* **Problem set**
A. Answer these questions about the FlightCar funding article:
(i) At which airport did FlightCar launch its service?
(ii) How much money did the Series A round raise?
(iii) Which two sources provided the seed funding, and how much was it?
B. Print the FlightCar funding article from "Seeking to disrupt" to "Seacrest Global Group.".
C. Carry on the FlightCar funding article after its final sentence.

Given text below:

Seeking to disrupt the $10 billion airport car rental business, FlightCar, a sort of Airbnb for airport rentals, allows travelers leaving town to make their cars available for those who are visiting. The startup, which launched its service at San Francisco International Airport just a few months ago, is hoping to open for business in a number of other markets over the course of the rest of the year. To do that, it has raised a $5.5 million Series A round, with a number of high-profile investors, including General Catalyst, Softbank Capital, Airbnb founder and CEO Brian Chesky, as well as Ryan Seacrest’s Seacrest Global Group.
Other investors in the round include Reddit co-founder Alexis Ohanian, Posterous founder Garry Tan, Auctomatic founder Harj Taggar, Justin.TV founder Emmett Shear, former Expedia CEO Erik Blachford, First Round Capital, and Andreessen Horowitz. The new funding comes on top of $590,000 in seed funding from Y Combinator and SV Angel that it had received prior to its initial launch.

End of Given text.
Source data below:

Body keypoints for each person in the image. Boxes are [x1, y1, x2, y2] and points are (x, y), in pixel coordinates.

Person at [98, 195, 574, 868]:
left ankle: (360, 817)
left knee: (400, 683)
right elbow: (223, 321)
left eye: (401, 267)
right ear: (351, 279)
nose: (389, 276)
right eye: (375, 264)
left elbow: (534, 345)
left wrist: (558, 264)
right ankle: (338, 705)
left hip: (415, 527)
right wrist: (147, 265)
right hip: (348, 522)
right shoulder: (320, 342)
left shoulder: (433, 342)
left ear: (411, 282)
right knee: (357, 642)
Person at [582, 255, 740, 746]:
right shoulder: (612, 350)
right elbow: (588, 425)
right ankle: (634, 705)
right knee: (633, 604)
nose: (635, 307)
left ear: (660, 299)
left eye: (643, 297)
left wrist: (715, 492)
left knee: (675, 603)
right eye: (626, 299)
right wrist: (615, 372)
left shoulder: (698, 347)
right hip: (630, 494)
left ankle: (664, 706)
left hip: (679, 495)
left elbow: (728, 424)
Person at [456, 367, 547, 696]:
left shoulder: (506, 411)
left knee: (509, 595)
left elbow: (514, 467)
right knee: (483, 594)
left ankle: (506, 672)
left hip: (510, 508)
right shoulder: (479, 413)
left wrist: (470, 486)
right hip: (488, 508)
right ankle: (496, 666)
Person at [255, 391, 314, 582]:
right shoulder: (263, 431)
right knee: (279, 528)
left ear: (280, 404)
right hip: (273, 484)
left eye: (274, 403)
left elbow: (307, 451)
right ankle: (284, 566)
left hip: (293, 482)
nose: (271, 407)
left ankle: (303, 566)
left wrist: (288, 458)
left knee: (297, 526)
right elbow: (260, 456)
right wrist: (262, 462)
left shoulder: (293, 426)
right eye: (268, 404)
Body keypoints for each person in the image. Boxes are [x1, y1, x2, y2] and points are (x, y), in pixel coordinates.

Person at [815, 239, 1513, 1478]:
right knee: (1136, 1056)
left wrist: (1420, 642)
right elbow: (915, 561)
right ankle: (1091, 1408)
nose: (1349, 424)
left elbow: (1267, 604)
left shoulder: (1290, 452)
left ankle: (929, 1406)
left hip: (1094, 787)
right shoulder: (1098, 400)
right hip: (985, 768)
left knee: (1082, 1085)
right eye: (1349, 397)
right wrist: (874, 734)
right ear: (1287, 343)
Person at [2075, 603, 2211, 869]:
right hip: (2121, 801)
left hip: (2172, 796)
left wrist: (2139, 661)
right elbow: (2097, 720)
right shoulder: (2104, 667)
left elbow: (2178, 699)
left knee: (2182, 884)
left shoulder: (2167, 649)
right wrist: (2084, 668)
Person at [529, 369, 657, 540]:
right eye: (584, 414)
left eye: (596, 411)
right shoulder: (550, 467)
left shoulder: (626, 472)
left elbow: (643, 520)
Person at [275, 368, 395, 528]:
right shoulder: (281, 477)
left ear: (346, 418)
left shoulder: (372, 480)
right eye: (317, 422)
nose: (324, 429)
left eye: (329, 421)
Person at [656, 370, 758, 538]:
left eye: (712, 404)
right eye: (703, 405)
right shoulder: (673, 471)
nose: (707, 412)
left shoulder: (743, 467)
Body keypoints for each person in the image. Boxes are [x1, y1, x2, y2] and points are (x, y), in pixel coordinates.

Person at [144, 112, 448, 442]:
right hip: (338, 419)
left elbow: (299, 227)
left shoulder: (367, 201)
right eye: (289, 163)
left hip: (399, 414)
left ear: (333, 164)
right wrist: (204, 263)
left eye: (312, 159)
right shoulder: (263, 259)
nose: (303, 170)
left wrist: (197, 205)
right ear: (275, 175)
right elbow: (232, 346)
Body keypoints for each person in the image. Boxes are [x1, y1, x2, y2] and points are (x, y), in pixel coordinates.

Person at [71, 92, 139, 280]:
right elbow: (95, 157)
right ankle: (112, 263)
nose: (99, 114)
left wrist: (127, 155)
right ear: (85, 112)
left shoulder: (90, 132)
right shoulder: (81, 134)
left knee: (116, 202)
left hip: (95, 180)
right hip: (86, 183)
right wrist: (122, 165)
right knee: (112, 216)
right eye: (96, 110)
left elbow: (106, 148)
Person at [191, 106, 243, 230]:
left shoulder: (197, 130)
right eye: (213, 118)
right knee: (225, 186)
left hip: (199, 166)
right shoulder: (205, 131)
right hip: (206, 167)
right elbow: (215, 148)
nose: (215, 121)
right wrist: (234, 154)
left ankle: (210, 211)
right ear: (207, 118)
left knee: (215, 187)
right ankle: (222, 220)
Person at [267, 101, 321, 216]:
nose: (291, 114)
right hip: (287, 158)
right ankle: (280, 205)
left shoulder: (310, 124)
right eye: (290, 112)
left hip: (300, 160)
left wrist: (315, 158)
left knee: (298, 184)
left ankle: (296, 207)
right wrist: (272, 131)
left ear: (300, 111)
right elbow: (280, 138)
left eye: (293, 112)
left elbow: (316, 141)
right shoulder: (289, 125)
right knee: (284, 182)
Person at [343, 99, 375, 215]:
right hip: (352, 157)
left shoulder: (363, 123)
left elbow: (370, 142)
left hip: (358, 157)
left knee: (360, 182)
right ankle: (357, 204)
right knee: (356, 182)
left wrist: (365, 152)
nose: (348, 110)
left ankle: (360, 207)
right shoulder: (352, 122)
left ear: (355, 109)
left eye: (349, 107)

End of Source data.

* **Results by task**
A.
(i) San Francisco International Airport
(ii) $5.5 million
(iii) Y Combinator and SV Angel, $590,000

B.
Seeking to disrupt the $10 billion airport car rental business, FlightCar, a sort of Airbnb for airport rentals, allows travelers leaving town to make their cars available for those who are visiting. The startup, which launched its service at San Francisco International Airport just a few months ago, is hoping to open for business in a number of other markets over the course of the rest of the year. To do that, it has raised a $5.5 million Series A round, with a number of high-profile investors, including General Catalyst, Softbank Capital, Airbnb founder and CEO Brian Chesky, as well as Ryan Seacrest’s Seacrest Global Group.

C.
FlightCar’s service works like this: Travelers drop their vehicles off at one of the FlightCar lots at an airport where they are available. Incoming visitors can then rent these vehicles at lower rates than they would find at airport rental chains. If a car is rented, the vehicle’s owner is compensated with gas cards equal to up to $10 for each day a car is rented. If not, the vehicle’s owner gets free parking, which by itself could save them up to $18 a day in long-term parking.
Cars must have been made by 1999 and have fewer than 150,000 miles to be listed. But FlightCar provides a free wash for all cars that are listed on its site. For travelers, it also provides a valet service to and from the airport for when cars are picked up or dropped off. Most importantly, the service is backed by a $1 million insurance policy for both owners and renters.
According to FlightCar co-founder Shri Ganeshram, the new funding will be used to hire some new engineering and design talent, and to speed up launching its service in new markets. Next up will likely be Boston, as Ganeshram is relocating to the Cambridge area, where he hopes to recruit FlightCar’s new employees.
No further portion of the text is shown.